In Southern Sudan and Uganda, many of the communities most affected by malaria are the least accessible. One week after the net distribution in Riang Aker, the Malaria Consortium organised the delivery of 6,000 nets to a string of fishing villages along the shores of Lake Albert in western Uganda. The country has the world's highest recorded level of malaria transmission but the villages sit at the bottom of steep cliffs formed by the Rift Valley, which can only be accessed by plane and then boat, presenting major logistical hurdles to net distribution.
Another major threat to the WHO goal is that nets are not always used. Some people say they experience a sense of suffocation or discomfort under their net. Across East Africa, there is also a rich variety of cultural explanations for why nets go unused. In Uganda, malaria nets have been sewn together for use in fishing or turned into bridal veils. Some villages in Uganda and Kenya have been afraid to use white nets out of their belief that white is the colour of death. On the Kenyan coast, people mention "the talking nets" – some communities were convinced that their malaria nets were speaking to them. In pockets of Kenya, people believed nets were medicated with a drug that would make them infertile.
Dr Elizabeth Juma, director of Kenya's Division of Malaria Control, Ministry of Health, believes it is hard to get people to change their behaviour. "You have to get people into the habit of hanging a net," she said. In many Kenyan homes, there is no fixed sleeping area – a different place or room in the house might be used on subsequent nights. So people must be encouraged, she said, to carry their net with them to their next sleeping place.
Interviews with women in the village of Malou in Northern Bahr El Gazal also suggest there is substantial seasonal variation in whether nets are used. Amir Garang has three nets for her household, but she still hasn't used them because there are few mosquitoes at this time of year. "I'm looking for sticks to hang them, and waiting for the mosquitoes," she said. Distributors express frustration when they hear about nets sitting folded and unused in the corner of a hut while a child comes down with fever.
Dr Root believes that education is the key to improving the rate of net usage, driving home the message that nets save lives.
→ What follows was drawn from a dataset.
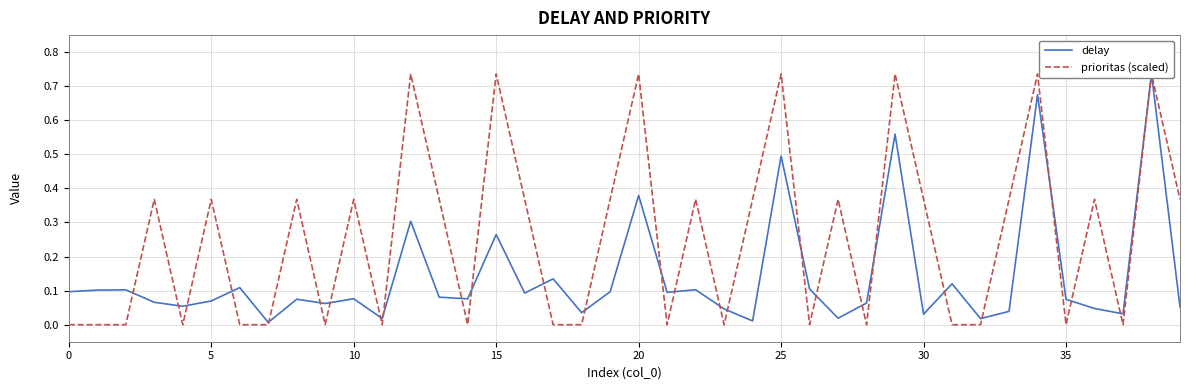

Reading left to right, extract all data points from this chart.

delay: 0.1	0.1	0.1	0.1	0.1	0.1	0.1	0.0	0.1	0.1	0.1	0.0	0.3	0.1	0.1	0.3	0.1	0.1	0.0	0.1	0.4	0.1	0.1	0.0	0.0	0.5	0.1	0.0	0.1	0.6	0.0	0.1	0.0	0.0	0.7	0.1	0.0	0.0	0.7	0.1
prioritas (scaled): 0.0	0.0	0.0	0.4	0.0	0.4	0.0	0.0	0.4	0.0	0.4	0.0	0.7	0.4	0.0	0.7	0.4	0.0	0.0	0.4	0.7	0.0	0.4	0.0	0.4	0.7	0.0	0.4	0.0	0.7	0.4	0.0	0.0	0.4	0.7	0.0	0.4	0.0	0.7	0.4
When health workers give out nets in antenatal clinics, usage rates increase if they hang up a demonstration net in the clinic and show women how to use it.
Although net coverage and usage is on the rise, global health targets come and go, rarely being reached.
"There is a real concern about what will happen after 2010 when the jamboree ends," said Dr Root. The 2010 target has been simplified, he said, to raise funds and explain to the world that malaria can be controlled relatively easy. "That simply isn't true."